ABSTRACT

The Saljūq Turks had captured Nicaea (İznik, mod. Turkey) from the Byzantines in 1092 and made it the capital city of their sultanate of Rūm. The proximity of Nicaea to Constantinople made its recapture the primary goal for Alexios Komnenos; in addition, as the place where the first council of the Christian Church met in ce 325, it had religious significance for both Byzantines and crusaders. The western crusaders and a Byzantine contingent were shipped across the Bosphoros, and one after another they converged on the city to besiege and capture it. Godfrey’s army, with Baldwin, was the first to arrive there in May 1097. There seems to have been no concerted plan for the siege, and the piecemeal arrival of the different contingents could well have led to their serial destruction. In fact, they profited from the disaster that had befallen Peter the Hermit’s ill-disciplined followers in the same region the previous year.
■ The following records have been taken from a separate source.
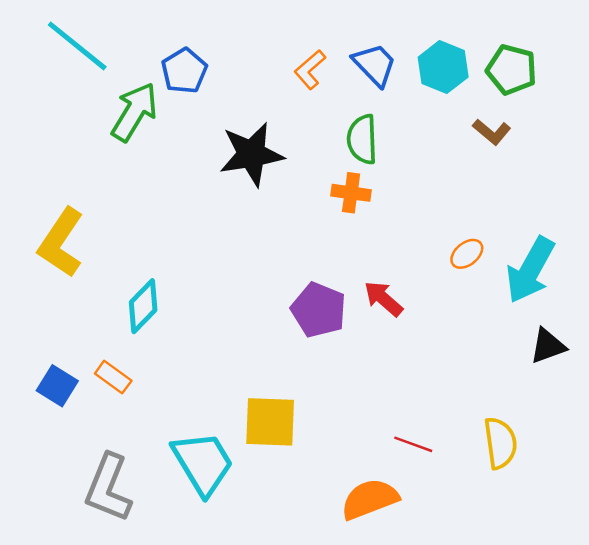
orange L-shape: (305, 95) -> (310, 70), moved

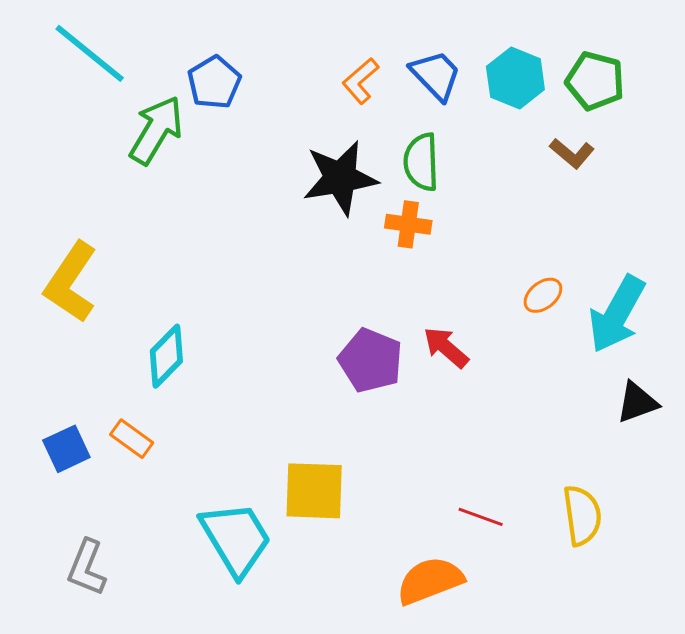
black star: (251, 154) -> (340, 178), moved
blue square: (57, 386) -> (66, 449), turned 33
gray L-shape: (108, 488) -> (87, 568), moved, size x0.7

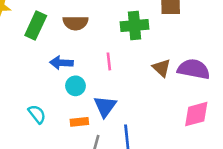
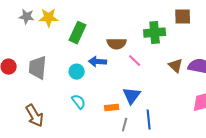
brown semicircle: (75, 23) -> (117, 44), moved
pink line: (109, 61) -> (135, 61), turned -40
cyan circle: (75, 86) -> (77, 72), moved

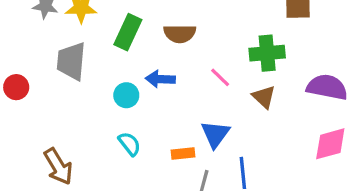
green cross: (155, 33) -> (267, 53), moved
brown semicircle: (117, 44) -> (180, 34), moved
brown triangle: (176, 66) -> (264, 97), moved
gray trapezoid: (38, 68) -> (71, 61), moved

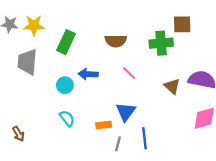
brown semicircle: (180, 34) -> (116, 41), moved
green cross: (267, 53) -> (161, 43), moved
brown triangle: (264, 97) -> (172, 86), moved
brown arrow: (58, 166) -> (18, 134), size x0.6

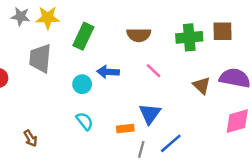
brown square: (182, 24) -> (222, 31), moved
blue line: (144, 138) -> (171, 143), turned 55

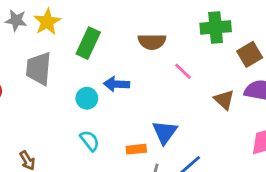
yellow star: (48, 18) -> (47, 22), turned -30
brown square: (222, 31) -> (250, 54), moved, turned -30
green cross: (189, 37) -> (216, 27), moved
pink line: (154, 71) -> (183, 71), moved

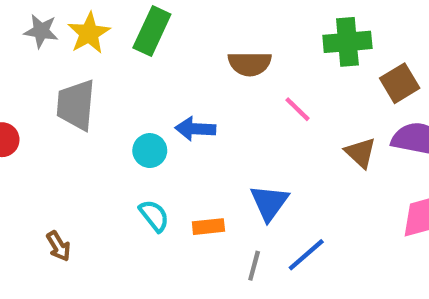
green rectangle: (88, 43) -> (152, 31), moved
orange rectangle: (136, 149) -> (208, 227), moved

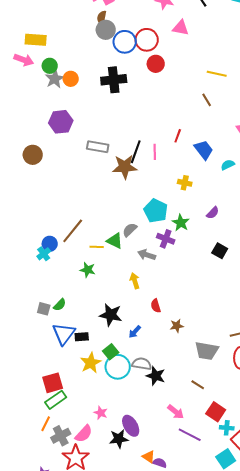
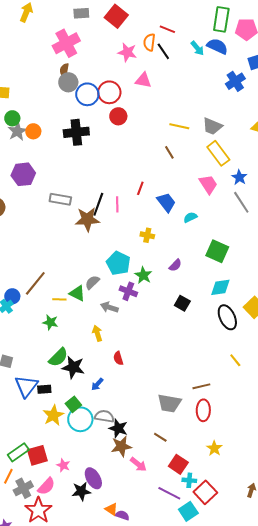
green semicircle: (60, 305) -> (58, 357), moved, size x1.5
brown star: (177, 326) -> (121, 446), moved, size x1.5
red square: (53, 383) -> (37, 455), moved
purple line: (190, 435) -> (169, 493), moved

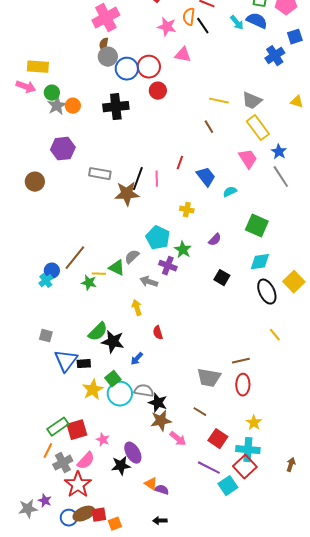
green star: (50, 322) -> (89, 283), moved
cyan cross: (189, 480) -> (248, 450), moved, size x1.6

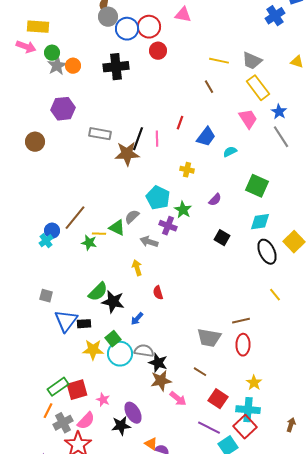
blue trapezoid: (206, 177) -> (206, 137), turned 75
yellow star: (93, 390) -> (93, 350), turned 30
As Albert of Aachen recounted in detail, this vast rabble had ignored the emperor’s warnings and pillaged and provoked the Turks, who defeated and massacred them with ease. 1 This misled the Turkish leader Qilij Arslān into seriously underestimating the Christian threat, and thus when Godfrey’s army arrived outside Nicaea the Saljūqs were far to the east besieging Danishmendid Melitene.